Last semester I wrote an introduction to one of the best dark arts programs in the California State University system.
If you recall I wrote about “Introduction to Necromancy,” a class where I brought my dead cat to life.
He may or may not be walking around campus. I enjoyed the class so much, even though I received a ‘C’ on the cat project, that I decided to take more classes in the department.
A few of the other classes include potions, time travel and underworld studies. But today, I’m going to talk about underworld studies just because a curse prevents me from writing about the other two courses in any detail.
Here’s some advice: don’t piss off your classmate when they are a level two mage.This semester, underworld studies is taught by Professor Hannigan, who is best described as an animated skeleton wearing a tweed suit and Christmas ties.
If you look into his eye sockets for too long you may actually go insane.It is rumored a sophomore gazed into his eye sockets for too long and is currently running around naked through Death Valley.
But, I’m sure she’ll be fine. Other than the fact you can’t look him in the eyes, or the void where he his eyes used to be, I have no serious problems with the professor.
He posts to Blackboard frequently and actually remembers my name. He said that I remind him of himself when he actually had skin, maybe that’s why.
He often strokes my face with his skeletal hand causing me to rapidly age and de-age with every movement.
I don’t mind though, I feel sorry for him because I knew it must be hard to miss all your organs and muscles.
The professor is one of those, “I don’t believe in tests,” kind of guys so instead of a mid-term, he had us all go on a field trip of sorts. The rest of the class and I met on the soccer field and the professor told us to run around in circles. \We obliged because if a skeleton tells you do something you don’t say “no,” as doing so would defy all logic.
After running for about 30 minutes, I starting to feel dizzy and out-of-breath.
Yeah, yeah, I know. I’m out of shape. I can’t stop because I don’t want to get an ‘F’ or have the professor turn me into an old man … again. After 40 minutes, a team of graduate students appeared in black cloaks and started throwing colored powder in my face. Then after 50 minutes, due to either to the powder or my diet, I fell on to the grass … and then died shortly after.
Editor’s Note: Mr. Dixon may or may not have actually died during this experience.
After experiencing an indescribable darkness and a formless void, I found myself in what looked liked a dentist waiting room, except instead of the walls being decorated with paint, they were decorated with skin. I know for a fact it was skin because the walls bled a bit when I touched them. I took a seat next to a gentleman without a jaw and an eyeball hanging out of its socket.
“How did you get here?” he asked.
“I’m a student at San Diego State and my professor wants to teach me a lesson about to inevitability of death or something,” I said. “What about you?”
“Motorcycle accident,” he mumbled, sounding almost embarrassed.
We didn’t speak much after that. In the corner there was an old television playing Conan re-runs. I guess even in death you have to keep yourself mildly entertained.
I stared at the set trying not to look at motorcycle guy too much, when the door up front began to creep open.
Out of it came a gentleman in a blue cardigan and tan pants. Other than his clothes he looked like he was made of glass, or another translucent material, as I could see his blood pass through his veins.

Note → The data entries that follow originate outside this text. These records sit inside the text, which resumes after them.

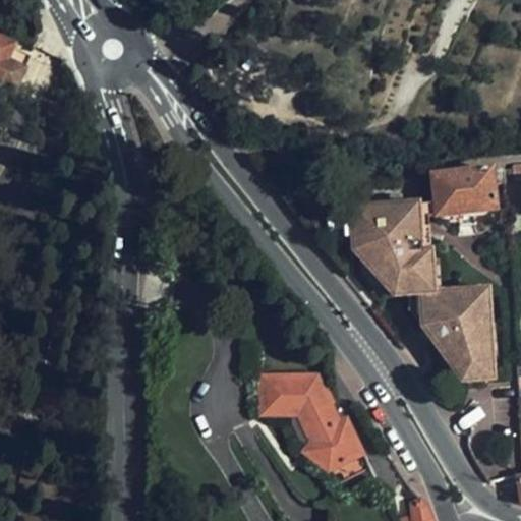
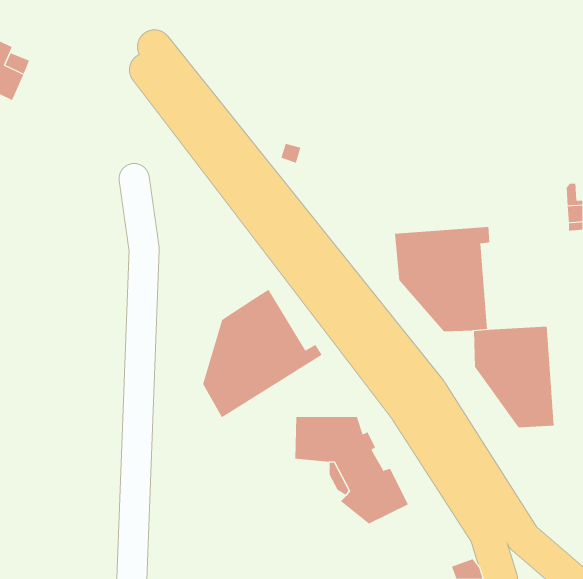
building: [431,168,496,216] -> none
building: none -> [203,289,323,418]

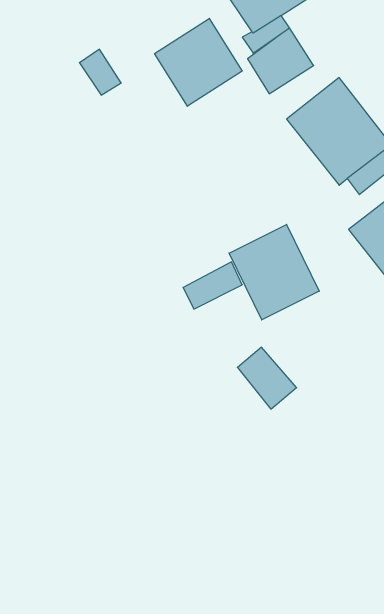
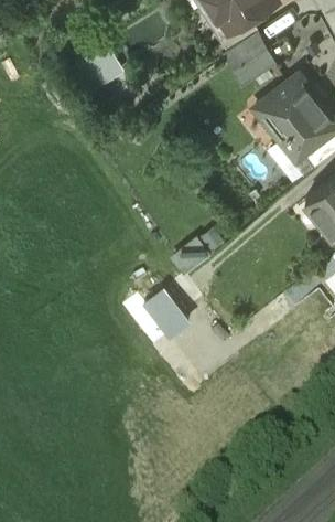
building: [155,18,242,106] -> none
building: [229,224,319,320] -> none
building: [237,347,297,409] -> [136,284,184,334]

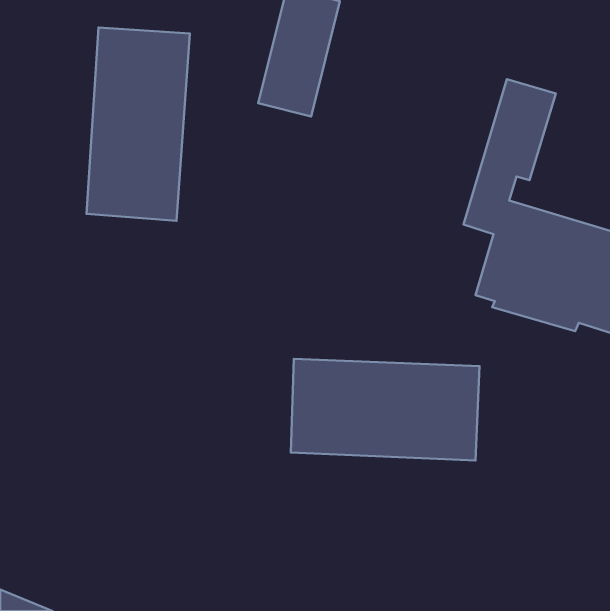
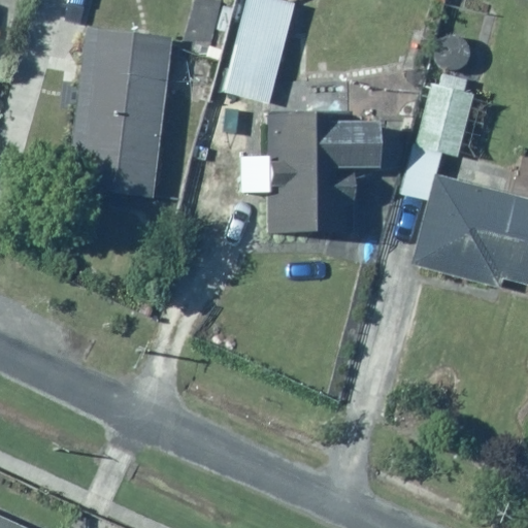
building: none -> [245,128,378,238]
building: [291,359,479,461] -> none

He said apathetically, “Your turn, Dixon.”
I got up and walked through the door. Motorcycle guy rolled his one good eye because I got called first, I don’t know what he was mad about, it’s not like he has anywhere else to go. Plus Conan was interviewing Bill Hader, I wish I could have stuck around for that. As we walked down the hallway I tried to make small talk.

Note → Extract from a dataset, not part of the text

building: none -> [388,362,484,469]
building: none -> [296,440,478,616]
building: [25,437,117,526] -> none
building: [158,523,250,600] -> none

“So do you like working here?” I yelled, so he could hear me over the screaming and the crying of the recently deceased.
My guide shrugged and said, “Yeah, it beats what just about every other person is doing down here.” We stopped walking at a door labeled “Dixon.”
“Okay this one’s yours, enjoy,” he said before opening the door and kicking me inside. When I recovered from the kick I saw another skeleton, this one with a baseball bat. I said, “So this is it?”
He hit me in the back.
“Why’d you do that?” I asked exasperatedly.
He hit me again.
“Why?”
He hit me.
This time I didn’t say anything and he continued to hit me. It didn’t hurt that much, but if given the choice I would have preferred not to be hit repeatedly.
After about five hours of a skeleton hitting me with a Louisville Slugger I woke up on the soccer field with Professor Hannigan standing over me.
He asked me what I got out of this whole experience and I said, “I probably should do some good deeds so your cousin doesn’t beat me for an eternity.”
The moral of the story is that if you don’t want to end up like me, please treat people kindly … or something along those lines.
I thought I would have better advice, but honestly, I am still learning how everything works myself.
Maybe it’s all just kind of pointless.